Une hausse significative des fraudes détectées
En 2025, la Caisse nationale d’allocations familiales (Cnaf) a signalé une augmentation de 13 % des fraudes détectées, atteignant la somme de 508,8 millions d’euros. Ce bond s’explique, selon l’institution, par une modernisation des procédures internes etx un recentrage de la politique de contrôle.
Chaque année, près de 100 milliards d’euros d’aides sont distribués à 13,5 millions de foyers. Pour garantir l’intégrité du système, la Cnaf a effectué plus de 29 millions de contrôles sur l’exercice passé.
L’automatisation au cœur du dispositif
L’essentiel de ces vérifications – soit près de 27,7 millions – s’effectue désormais automatiquement. Les informations transmises par les bénéficiaires sont croisées avec celles provenant d’organismes partenaires tels que France Travail ou les services fiscaux.
Cette évolution technologique permet une gestion plus rapide et précise des dossiers. En parallèle, quelque 700 agents poursuivent un travail de terrain plus traditionnel : ils se déplacent ou reçoivent encore environ 83 000 allocataires dans le cadre d’un contrôle approfondi.
Nouveaux outils, polémiques persistantes
Mais l’usage croissant de l’algorithme de ciblage développé par la Cnaf ne fait pas l’unanimité. Plusieurs associations, dont la Ligue des droits de l’Homme, dénoncent un dispositif jugé discriminant. Selon elles, « Cet algorithme attribue à chaque allocataire un score de suspicion dont la valeur est utilisée pour sélectionner celles et ceux faisant l’objet d’un contrôle ».

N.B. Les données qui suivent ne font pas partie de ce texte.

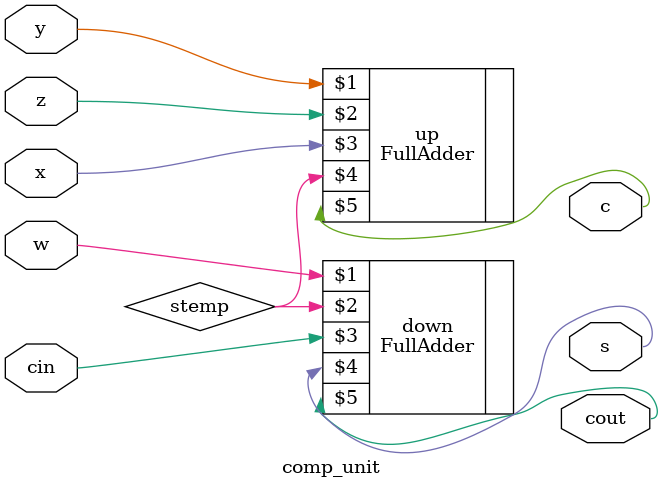
<source format=v>
`timescale 1ns / 1ps


module comp_unit(
input w,
input x,
input y,
input z,
input cin,
output c,
output s,
output cout
    );
    wire stemp;
    FullAdder up(y,z,x,stemp,c);
    FullAdder down(w,stemp,cin,s,cout);
    
endmodule

</source>
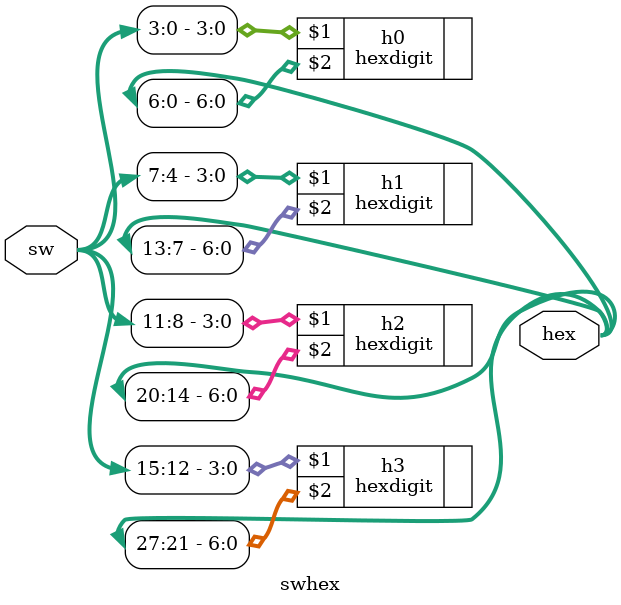
<source format=v>
module swhex
(
	input wire [17:0]    sw,
	output wire [8*7-1:0] hex
);
	hexdigit h0(sw[3:0], hex[6:0]);
	hexdigit h1(sw[7:4], hex[13:7]);
	hexdigit h2(sw[11:8], hex[20:14]);
	hexdigit h3(sw[15:12], hex[27:21]);
endmodule
</source>
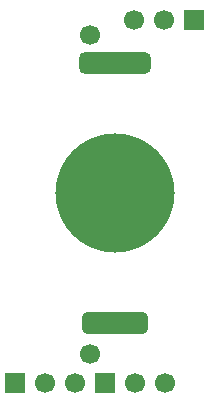
<source format=gbs>
G04*
G04 #@! TF.GenerationSoftware,Altium Limited,Altium Designer,18.1.7 (191)*
G04*
G04 Layer_Color=16711935*
%FSLAX24Y24*%
%MOIN*%
G70*
G01*
G75*
%ADD37C,0.0669*%
%ADD38R,0.0669X0.0669*%
%ADD69C,0.3976*%
G04:AMPARAMS|DCode=70|XSize=70.9mil|YSize=240.2mil|CornerRadius=18.7mil|HoleSize=0mil|Usage=FLASHONLY|Rotation=90.000|XOffset=0mil|YOffset=0mil|HoleType=Round|Shape=RoundedRectangle|*
%AMROUNDEDRECTD70*
21,1,0.0709,0.2028,0,0,90.0*
21,1,0.0335,0.2402,0,0,90.0*
1,1,0.0374,0.1014,0.0167*
1,1,0.0374,0.1014,-0.0167*
1,1,0.0374,-0.1014,-0.0167*
1,1,0.0374,-0.1014,0.0167*
%
%ADD70ROUNDEDRECTD70*%
G04:AMPARAMS|DCode=71|XSize=74.8mil|YSize=220.5mil|CornerRadius=19.7mil|HoleSize=0mil|Usage=FLASHONLY|Rotation=90.000|XOffset=0mil|YOffset=0mil|HoleType=Round|Shape=RoundedRectangle|*
%AMROUNDEDRECTD71*
21,1,0.0748,0.1811,0,0,90.0*
21,1,0.0354,0.2205,0,0,90.0*
1,1,0.0394,0.0906,0.0177*
1,1,0.0394,0.0906,-0.0177*
1,1,0.0394,-0.0906,-0.0177*
1,1,0.0394,-0.0906,0.0177*
%
%ADD71ROUNDEDRECTD71*%
D37*
X71012Y27470D02*
D03*
X72012D02*
D03*
X72049Y15344D02*
D03*
X71049D02*
D03*
X69047D02*
D03*
X68047D02*
D03*
X69537Y26969D02*
D03*
Y16329D02*
D03*
D38*
X73012Y27470D02*
D03*
X70049Y15344D02*
D03*
X67047D02*
D03*
D69*
X70364Y21703D02*
D03*
D70*
Y26033D02*
D03*
D71*
Y17372D02*
D03*
M02*

</source>
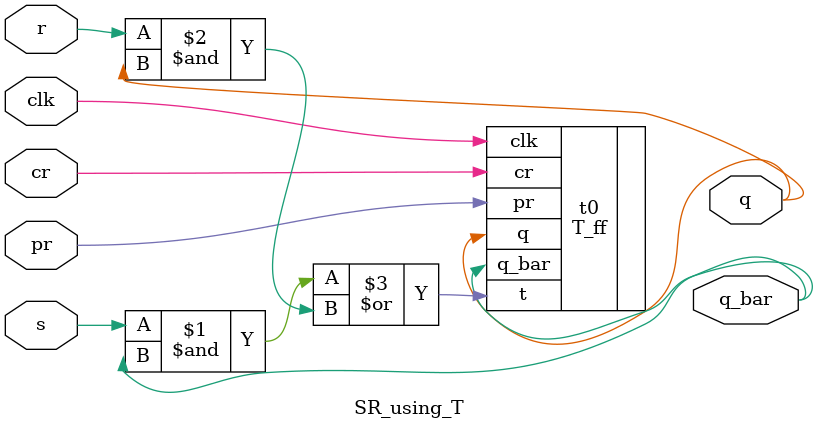
<source format=v>
`timescale 1ns / 1ps


module SR_using_T(input s,input clk,input r,input pr,input cr,output q,output q_bar);

T_ff t0(.t((s&q_bar)|(r&q)),.clk(clk),.pr(pr),.cr(cr),.q(q),.q_bar(q_bar));
endmodule

</source>
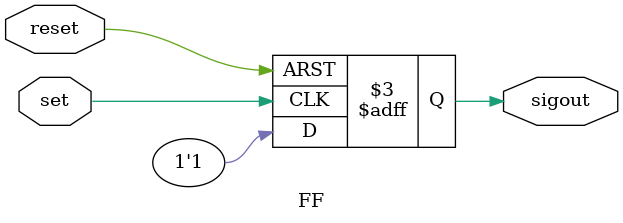
<source format=v>
`timescale 1ns / 1ps

module FF(input set, input reset, output reg sigout = 1'b0);
	 
	 always @(posedge set, posedge reset) begin
	   if(reset)
		  sigout <= 1'b0;
		else
		  sigout <= 1'b1;		
	 end

endmodule

</source>
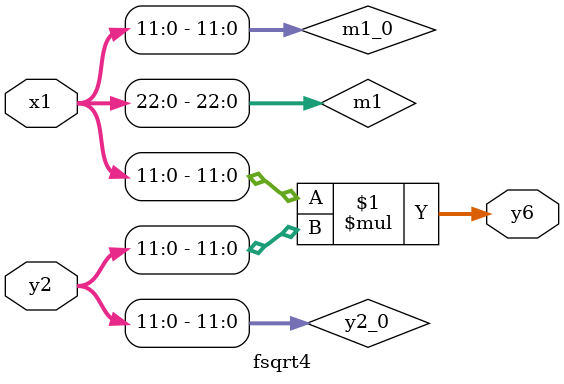
<source format=sv>
`default_nettype none

module fsqrt4(
  input wire [31:0] x1,
  input wire [23:0] y2,
  output wire [23:0] y6 );
  
  wire [22:0] m1;
  assign m1 = x1[22:0];

  wire [11:0] m1_0, y2_0;
  assign m1_0 = m1[11:0];
  assign y2_0 = y2[11:0];

  assign y6 = m1_0 * y2_0;

endmodule

`default_nettype wire

</source>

Parmi les critères incriminés : faibles revenus, chômage ou perception du RSA et de l’AAH – autant d’indicateurs qui exposeraient davantage les personnes précaires à un risque accru de sur-contrôle. Quinze organisations ont ainsi saisi le Conseil d’État pour demander un examen du système.
Bilan financier et régularisations multiples
Conséquence directe des contrôles renforcés : en 2025, les mesures prises ont permis une régularisation globale estimée à 1,68 milliard d’euros. Dans ce montant figurent notamment 1,27 milliard d’euros indûment versés aux allocataires, erreurs volontaires ou non confondues. Fait notable : près de 409 millions d’euros ont été restitués aux bénéficiaires eux-mêmes, révélant aussi que nombre d’entre eux avaient été pénalisés à tort.
En filigrane, la modernisation des dispositifs vise une efficacité accrue mais soulève aussi des questions essentielles autour du respect des droits et du traitement équitable des publics concernés.